Trans_Thinking I: Architecture & the Mind, from Bio-Politics to Noo-Politics

October 31 & November 1, 2008
Delft School of Design: TU Delft
Organized by Deborah Hauptmann and Warren Neidich
Download Conference Outline as PDF (636 kb)

Speakers and Participants:

Yann M. Boutang, Charles Wolfe, John Proveti, Keller Easterling, Markus Miessen, Bruce Wexler, Scott Kelso, Jordan Crandall, Andreas Angelidakis, Abdul – Karim Mustapha

The aim of the TRANS_THINKING THE CITY series is to bring together experts and scholars in both the sciences and the humanities to discuss issues  of relevance to current architecture and urban practices; issues effecting our cities, polis, ethos, communities.  Trans_Thinking  is a term  employed to indicate a new mode of intellectual activity, thinking as part of mental mechanism brought to bear on emergent fields in both theoretical discourse and practice based activities operating at the margins of what has often been referred to as trans-disciplinarity.

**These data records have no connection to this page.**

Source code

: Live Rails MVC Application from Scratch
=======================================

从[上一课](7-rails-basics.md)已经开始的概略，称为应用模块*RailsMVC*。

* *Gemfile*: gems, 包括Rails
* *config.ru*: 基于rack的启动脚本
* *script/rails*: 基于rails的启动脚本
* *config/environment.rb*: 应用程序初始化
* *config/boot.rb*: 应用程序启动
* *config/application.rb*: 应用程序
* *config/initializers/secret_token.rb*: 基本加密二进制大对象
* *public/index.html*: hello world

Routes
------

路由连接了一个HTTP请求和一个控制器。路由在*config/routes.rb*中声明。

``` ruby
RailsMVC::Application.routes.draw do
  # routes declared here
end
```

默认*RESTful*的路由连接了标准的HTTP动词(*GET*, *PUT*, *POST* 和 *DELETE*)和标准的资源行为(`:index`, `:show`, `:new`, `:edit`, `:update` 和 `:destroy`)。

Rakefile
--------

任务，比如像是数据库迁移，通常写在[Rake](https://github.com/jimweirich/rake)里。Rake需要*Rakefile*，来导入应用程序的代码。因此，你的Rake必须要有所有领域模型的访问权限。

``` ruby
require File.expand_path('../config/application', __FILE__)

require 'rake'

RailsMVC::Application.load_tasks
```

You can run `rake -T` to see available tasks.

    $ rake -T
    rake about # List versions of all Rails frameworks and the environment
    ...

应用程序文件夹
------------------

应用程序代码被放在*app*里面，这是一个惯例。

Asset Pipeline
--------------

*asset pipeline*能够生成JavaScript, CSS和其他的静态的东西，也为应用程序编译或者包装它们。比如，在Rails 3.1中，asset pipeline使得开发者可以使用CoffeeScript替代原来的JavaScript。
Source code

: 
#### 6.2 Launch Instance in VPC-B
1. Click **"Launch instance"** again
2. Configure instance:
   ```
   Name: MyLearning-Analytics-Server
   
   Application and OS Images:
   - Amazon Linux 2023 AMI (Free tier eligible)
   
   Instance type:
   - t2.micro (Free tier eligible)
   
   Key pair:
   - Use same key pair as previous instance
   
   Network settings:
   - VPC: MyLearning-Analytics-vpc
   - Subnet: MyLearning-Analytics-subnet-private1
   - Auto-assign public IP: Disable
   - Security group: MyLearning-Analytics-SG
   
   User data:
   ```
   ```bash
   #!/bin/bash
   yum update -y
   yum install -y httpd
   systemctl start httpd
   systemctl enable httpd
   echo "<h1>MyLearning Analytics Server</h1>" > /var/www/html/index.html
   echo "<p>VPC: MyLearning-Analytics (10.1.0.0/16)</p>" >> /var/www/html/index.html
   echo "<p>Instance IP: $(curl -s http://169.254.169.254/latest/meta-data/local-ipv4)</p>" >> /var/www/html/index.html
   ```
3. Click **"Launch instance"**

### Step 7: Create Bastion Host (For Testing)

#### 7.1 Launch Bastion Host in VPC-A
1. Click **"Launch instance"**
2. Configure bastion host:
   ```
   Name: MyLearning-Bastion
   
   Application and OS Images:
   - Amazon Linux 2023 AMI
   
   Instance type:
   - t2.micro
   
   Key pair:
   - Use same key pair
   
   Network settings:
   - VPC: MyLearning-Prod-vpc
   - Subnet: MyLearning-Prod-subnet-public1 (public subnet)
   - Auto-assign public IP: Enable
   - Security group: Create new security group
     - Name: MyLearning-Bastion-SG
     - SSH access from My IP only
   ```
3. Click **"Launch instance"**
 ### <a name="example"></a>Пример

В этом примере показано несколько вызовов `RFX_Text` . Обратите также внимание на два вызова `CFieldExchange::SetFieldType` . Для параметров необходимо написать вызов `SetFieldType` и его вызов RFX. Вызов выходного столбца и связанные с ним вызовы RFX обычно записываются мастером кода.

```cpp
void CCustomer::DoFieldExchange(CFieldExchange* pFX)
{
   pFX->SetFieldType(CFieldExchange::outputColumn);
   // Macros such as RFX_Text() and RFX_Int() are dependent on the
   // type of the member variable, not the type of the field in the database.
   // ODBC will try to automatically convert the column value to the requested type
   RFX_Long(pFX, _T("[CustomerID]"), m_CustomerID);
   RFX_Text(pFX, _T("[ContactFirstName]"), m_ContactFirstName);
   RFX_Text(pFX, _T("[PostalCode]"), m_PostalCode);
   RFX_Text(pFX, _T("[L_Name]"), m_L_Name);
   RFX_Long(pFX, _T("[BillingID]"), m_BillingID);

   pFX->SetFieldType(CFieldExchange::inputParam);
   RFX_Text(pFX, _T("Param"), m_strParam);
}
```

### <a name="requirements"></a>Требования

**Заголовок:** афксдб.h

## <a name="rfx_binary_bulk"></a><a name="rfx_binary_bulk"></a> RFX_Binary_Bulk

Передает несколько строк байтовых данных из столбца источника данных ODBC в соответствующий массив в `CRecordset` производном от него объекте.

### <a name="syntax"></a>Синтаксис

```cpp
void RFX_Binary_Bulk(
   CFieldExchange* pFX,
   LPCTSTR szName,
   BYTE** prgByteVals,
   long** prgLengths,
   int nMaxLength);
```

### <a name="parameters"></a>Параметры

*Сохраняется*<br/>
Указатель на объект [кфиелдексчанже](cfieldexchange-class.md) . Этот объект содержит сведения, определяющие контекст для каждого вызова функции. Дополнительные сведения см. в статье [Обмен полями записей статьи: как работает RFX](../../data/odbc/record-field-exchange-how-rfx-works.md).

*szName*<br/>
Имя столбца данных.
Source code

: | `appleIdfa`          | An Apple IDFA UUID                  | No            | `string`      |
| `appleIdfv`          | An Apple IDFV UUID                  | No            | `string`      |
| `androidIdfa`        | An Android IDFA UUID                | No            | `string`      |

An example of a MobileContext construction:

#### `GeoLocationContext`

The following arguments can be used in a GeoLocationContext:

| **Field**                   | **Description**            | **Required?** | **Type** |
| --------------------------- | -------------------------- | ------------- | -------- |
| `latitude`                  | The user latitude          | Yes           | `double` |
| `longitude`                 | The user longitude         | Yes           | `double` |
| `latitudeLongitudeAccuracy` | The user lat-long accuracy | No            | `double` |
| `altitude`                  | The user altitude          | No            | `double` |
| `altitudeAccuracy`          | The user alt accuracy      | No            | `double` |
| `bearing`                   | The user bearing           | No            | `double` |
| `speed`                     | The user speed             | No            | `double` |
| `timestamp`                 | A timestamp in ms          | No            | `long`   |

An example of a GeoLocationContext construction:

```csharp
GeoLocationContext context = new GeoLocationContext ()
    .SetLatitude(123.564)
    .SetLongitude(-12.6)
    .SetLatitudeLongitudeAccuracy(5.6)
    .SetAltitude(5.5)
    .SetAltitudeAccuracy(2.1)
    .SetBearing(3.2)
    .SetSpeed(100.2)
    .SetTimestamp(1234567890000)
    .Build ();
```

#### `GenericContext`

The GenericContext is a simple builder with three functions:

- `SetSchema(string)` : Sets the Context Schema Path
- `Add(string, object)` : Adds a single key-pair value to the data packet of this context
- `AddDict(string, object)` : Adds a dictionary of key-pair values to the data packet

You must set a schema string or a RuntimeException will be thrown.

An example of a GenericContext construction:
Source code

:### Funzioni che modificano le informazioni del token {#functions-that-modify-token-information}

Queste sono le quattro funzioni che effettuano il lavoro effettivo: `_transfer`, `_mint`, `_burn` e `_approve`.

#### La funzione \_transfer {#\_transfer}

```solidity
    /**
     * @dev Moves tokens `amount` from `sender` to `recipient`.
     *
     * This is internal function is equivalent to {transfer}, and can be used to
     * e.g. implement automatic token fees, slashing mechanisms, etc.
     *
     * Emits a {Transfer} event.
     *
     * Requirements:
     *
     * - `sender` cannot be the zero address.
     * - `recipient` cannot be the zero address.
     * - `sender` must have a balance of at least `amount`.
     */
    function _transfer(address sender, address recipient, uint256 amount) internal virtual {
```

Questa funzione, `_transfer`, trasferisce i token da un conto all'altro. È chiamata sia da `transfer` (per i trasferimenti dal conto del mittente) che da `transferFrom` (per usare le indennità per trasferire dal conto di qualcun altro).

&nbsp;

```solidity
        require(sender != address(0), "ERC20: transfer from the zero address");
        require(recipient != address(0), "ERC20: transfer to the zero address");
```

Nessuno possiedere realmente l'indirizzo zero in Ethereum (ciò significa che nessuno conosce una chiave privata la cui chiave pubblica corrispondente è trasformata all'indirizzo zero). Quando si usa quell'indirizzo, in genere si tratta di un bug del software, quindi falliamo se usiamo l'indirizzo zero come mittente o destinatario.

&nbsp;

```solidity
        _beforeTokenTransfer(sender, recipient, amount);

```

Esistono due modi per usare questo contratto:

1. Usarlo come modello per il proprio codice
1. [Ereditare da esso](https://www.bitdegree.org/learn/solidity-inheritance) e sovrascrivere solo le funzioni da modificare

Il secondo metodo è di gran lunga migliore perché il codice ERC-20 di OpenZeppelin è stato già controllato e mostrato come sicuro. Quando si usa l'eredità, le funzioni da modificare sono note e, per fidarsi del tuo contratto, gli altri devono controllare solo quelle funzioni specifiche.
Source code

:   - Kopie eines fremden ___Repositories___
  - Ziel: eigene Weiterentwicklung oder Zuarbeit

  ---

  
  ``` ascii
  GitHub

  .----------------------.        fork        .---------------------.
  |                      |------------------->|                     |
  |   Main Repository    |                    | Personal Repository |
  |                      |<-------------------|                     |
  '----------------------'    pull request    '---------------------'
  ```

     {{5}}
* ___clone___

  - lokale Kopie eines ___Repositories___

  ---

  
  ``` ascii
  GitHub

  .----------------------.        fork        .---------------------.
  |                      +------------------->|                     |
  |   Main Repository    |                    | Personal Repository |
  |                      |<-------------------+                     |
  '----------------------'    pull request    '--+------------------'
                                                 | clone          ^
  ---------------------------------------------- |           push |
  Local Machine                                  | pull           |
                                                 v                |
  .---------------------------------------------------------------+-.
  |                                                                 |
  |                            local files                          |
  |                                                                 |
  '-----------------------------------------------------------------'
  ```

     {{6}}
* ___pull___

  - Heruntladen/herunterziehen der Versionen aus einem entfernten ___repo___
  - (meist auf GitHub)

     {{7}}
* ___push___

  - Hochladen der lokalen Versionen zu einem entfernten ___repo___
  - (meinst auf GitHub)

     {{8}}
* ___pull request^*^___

As such,  Trans_Thinking attempts to think  in the intervals between art, technology,  politics, science and philosophy – between the so called empirical and speculative.

Outline

ARCHITECTURE IN MIND: from bio-politics to noo-politics  colloquium invites thinkers in the areas of  political and aesthetic philosophy, neuroscience, socio-cultural theory and  visual & spatial theorists and practitioners such as architects, urbanist and artist.  Two general concepts will guide the discussion: First,  plasticity,  generally indicating the idea of mutability, transformation and the inherent potential for change whether productive or prohibitive, positive or negative. For some this can be understood as a theoretical notion;  for others a property of brain; for others still a metaphoric or diagrammatic concept  applied to the culture surrounding built environment, as well as spatial analysis and design. Second, noo-power, understood generally as a power exerted over the life of the mind, including memory and attention which together form the ever evolving concept of the general intellect (nous). For some this will be directly related to current theoretical discussions on ‘noo-politics’ and ‘societies of control’; for others the term will indicate  the ways and means by which the neurobiological architecture may be reconfigured; for others this will be a new and yet unconsidered concept with respects to built environments and spatial analysis and design, and this, is precisely one of the principle aims of this colloquia – to bring an understanding of the importance of this issues to the fore with respects to thinking on the City.